Un’ indagine Istat lancia l’allarme sulla crescente fragilità economica degli italiani
Nella maggior parte dei casi, la richiesta di un prestito è il segnale di una condizione di fragilità, anche sociale, sia essa momentanea o permanente.
I risultati emersi dalla ‘prima indagine statistica campionaria sul fenomeno delle richieste di aiuto economico da parte dei cittadini realizzata dall’Istat, nell’ambito delle attività e delle priorità dell’Osservatorio nazionale contro l’usura, fanno dunque a loro volta scattare un preoccupante campanello d’allarme.
Nel 2023, il 23,1% degli italiani tra 18 e 74 anni, oltre 9 milioni e 761 mila persone, ha infatti chiesto un soccorso economico a familiari o amici, banche o società finanziarie.
Una percentuale che raddoppia, toccando il 47,6%, se si guarda solo a coloro che si sono dichiarati insoddisfatti della propria situazione economica.

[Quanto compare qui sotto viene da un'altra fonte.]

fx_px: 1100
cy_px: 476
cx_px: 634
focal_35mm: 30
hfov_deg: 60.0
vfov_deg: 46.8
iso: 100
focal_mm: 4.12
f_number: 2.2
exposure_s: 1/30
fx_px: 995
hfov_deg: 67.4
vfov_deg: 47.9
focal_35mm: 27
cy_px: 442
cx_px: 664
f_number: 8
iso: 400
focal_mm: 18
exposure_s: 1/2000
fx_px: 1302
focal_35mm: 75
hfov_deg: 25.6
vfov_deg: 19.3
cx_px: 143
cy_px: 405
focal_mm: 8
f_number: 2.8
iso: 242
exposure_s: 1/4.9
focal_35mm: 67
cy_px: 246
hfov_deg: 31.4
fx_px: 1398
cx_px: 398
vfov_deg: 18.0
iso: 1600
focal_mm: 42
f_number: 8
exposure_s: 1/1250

L’Italia dei prestiti nel rapporto Istat
La percentuale più alta di chi chiede un aiuto economico, prosegue lo studio, si riscontra nella fascia 18-44 anni (28,5%), con le Isole (26,3%), come ripartizione geografica, e la Puglia (28,4%), come regione, al primo posto.
La quasi totalità di chi ha fatto domanda di prestito, il 96,5% del totale (pari a oltre 9,148 milioni di italiani), lo ha ottenuto.

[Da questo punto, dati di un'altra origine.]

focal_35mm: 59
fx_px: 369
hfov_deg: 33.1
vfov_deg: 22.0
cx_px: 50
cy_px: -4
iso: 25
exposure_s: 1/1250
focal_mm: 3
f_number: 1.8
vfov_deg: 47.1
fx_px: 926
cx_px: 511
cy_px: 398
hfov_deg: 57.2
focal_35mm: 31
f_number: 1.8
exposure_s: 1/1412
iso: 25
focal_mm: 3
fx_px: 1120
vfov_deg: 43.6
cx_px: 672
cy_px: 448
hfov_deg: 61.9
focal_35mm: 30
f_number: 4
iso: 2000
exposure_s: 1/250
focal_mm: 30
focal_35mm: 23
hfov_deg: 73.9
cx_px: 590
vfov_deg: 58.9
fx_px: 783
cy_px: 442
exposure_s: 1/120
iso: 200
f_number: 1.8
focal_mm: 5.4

Risposte altamente positive sono arrivate da quasi tutte le categorie di soggetti interpellati, anche se la quota più alta di “sì” (97,3%) è quella dei familiari. Non è dunque un caso che, in caso di difficoltà, si punti prima di tutto all’ambito familiare: lo hanno fatto in 5,344 milioni, il 54,7% del totale, con un 31,4% che si è rivolto a una banca e il 22,7% a una società finanziaria.

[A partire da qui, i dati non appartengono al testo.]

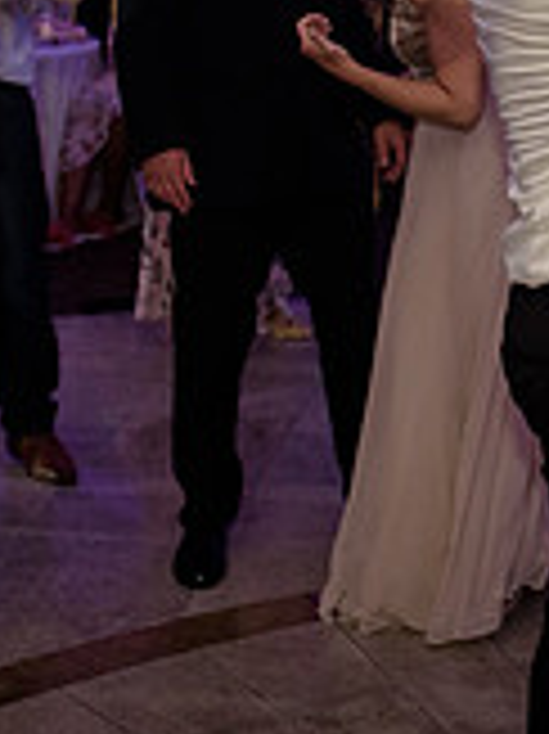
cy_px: -38
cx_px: 680
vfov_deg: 21.1
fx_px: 1884
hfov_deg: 15.9
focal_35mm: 89
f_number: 3.2
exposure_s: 1/125
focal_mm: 26
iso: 1600
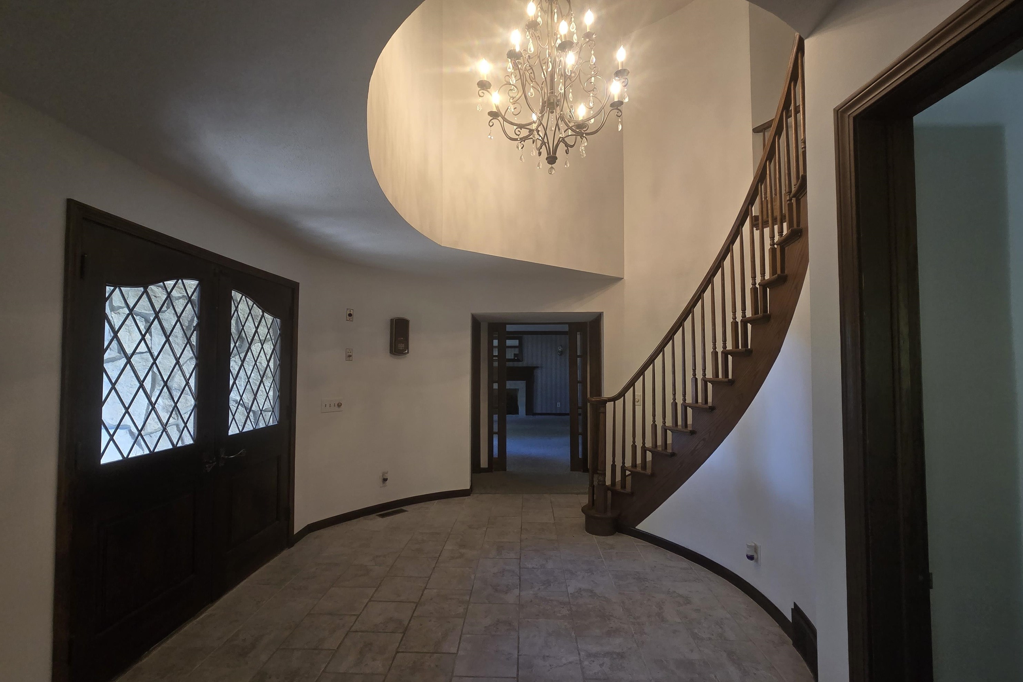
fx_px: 398
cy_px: 348
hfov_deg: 104.2
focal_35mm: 14
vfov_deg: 81.2
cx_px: 502
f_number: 2.2
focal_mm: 2.2
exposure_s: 1/60
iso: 200
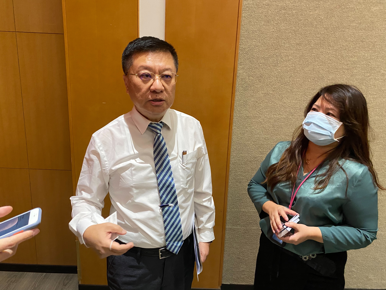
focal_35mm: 26
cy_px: 145
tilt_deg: -13.4
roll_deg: -1.2
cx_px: 193
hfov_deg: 67.3
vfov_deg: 53.1
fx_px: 290
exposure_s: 1/40
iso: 400
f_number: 1.8
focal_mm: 4.25
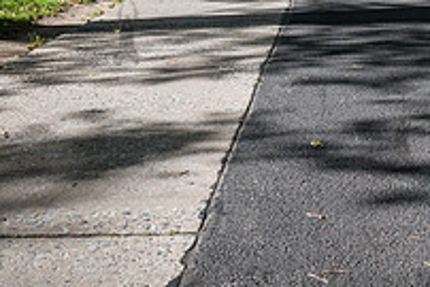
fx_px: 873
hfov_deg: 26.8
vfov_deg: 17.6
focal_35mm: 73
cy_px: -76
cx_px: 379
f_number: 4.5
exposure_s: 1/800
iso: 250
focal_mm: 24
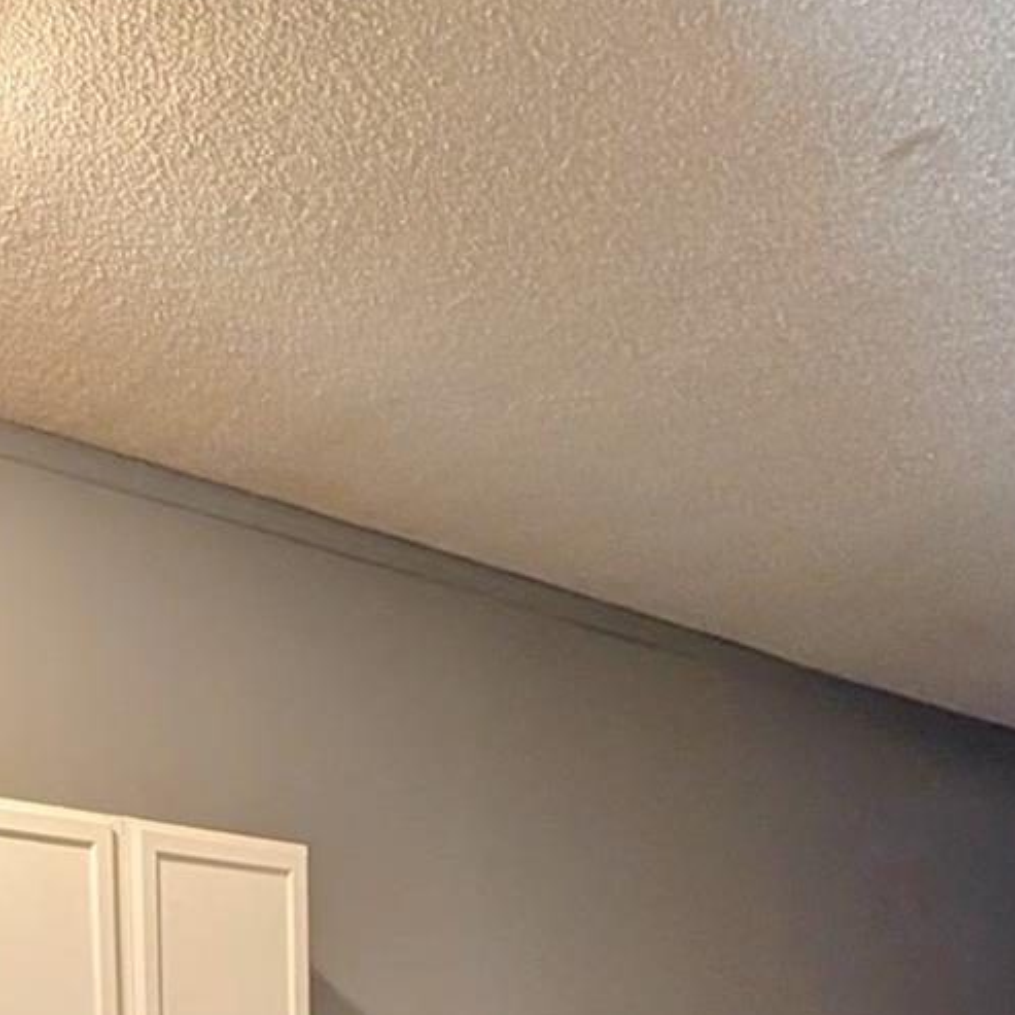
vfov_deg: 26.3
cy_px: 1571
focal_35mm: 44
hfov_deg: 36.7
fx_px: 1460
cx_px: 172
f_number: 1.7
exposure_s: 1/60
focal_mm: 2.02
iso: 290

Anche tra chi ha domandato aiuto a una banca, il 67,3% ha comunque avanzato una richiesta anche ai familiari. Che raramente applicano un tasso di interesse, dovuto invece dal 35,2% di chi chiede un prestito a un qualunque interlocutore (in questo caso, banche escluse). Inoltre, fa riflettere che l’8,5% dei cittadini abbia ricevuto proposte di aiuto economico senza averne fatto richiesta.
La crescita del Pil e le risorse delle famiglie
Nei giorni scorsi, l’Istat ha pubblicato anche le nuove stime dei conti economici territoriali.
Sempre con riferimento al 2023, il Pil è aumentato a livello nazionale del +0,7%, con una forbice tra il +1,5% del Mezzogiorno e il +0,3% del Centro.
Il Sud rimane però in coda, sotto i 24 mila euro annui, per Pil pro-capite, con il Nord-Ovest che invece guida con 44,7 mila euro.
In generale, comunque, la forbice tra Nord e Sud si è allargata su questo e su altri fronti. Per esempio, nella spesa per consumi finali delle famiglie per abitante, valutata a prezzi correnti, è stata pari a 21,2 mila euro, con valori più elevati anche in questo caso a Nord-Ovest (24,2 mila euro) e più bassi nel Mezzogiorno (16,7 mila euro).
Lo stesso discorso vale anche per il reddito disponibile delle famiglie consumatrici, che è cresciuto, a livello nazionale, del +4,9%, con un +5,7% a Nord-Ovest, un +5,1% a Nord-Est (con la Provincia di Bolzano, al +6% per 29,7 mila euro, e il Veneto, con +5,8%, ai primi 2 posti assoluti in Italia), il +4,7% al Sud (Calabria ultima con 16,2 mila euro) e il +3,9% nelle regioni centrali.
L’inflazione a gennaio 2025
Le elaborazioni dell’Istat fanno riferimento ai dati di 2 anni fa, ma l’Istituto continua a pubblicare mensilmente le cifre sull’andamento dell’indice nazionale dei prezzi al consumo. E, nelle stime dell’ultimo bollettino, relativo a gennaio 2025, l’inflazione ha frenato l’aumento dal +1,3% di dicembre, ma aggiungendo un ulteriore +0,6% su base mensile e toccando il +1,5% su base annua.
L’andamento, spiega l’Istat, si lega soprattutto all’“esaurirsi delle spinte deflazionistiche dei prezzi degli energetici a seguito della marcata accelerazione dei prezzi della componente regolamentata”, e al “permanere di tensioni sui prezzi degli alimentari lavorati, i cui effetti si manifestano anche sul cosiddetto “carrello della spesa”.
L’inflazione di fondo, in ogni caso, resta stabile a +1,8%.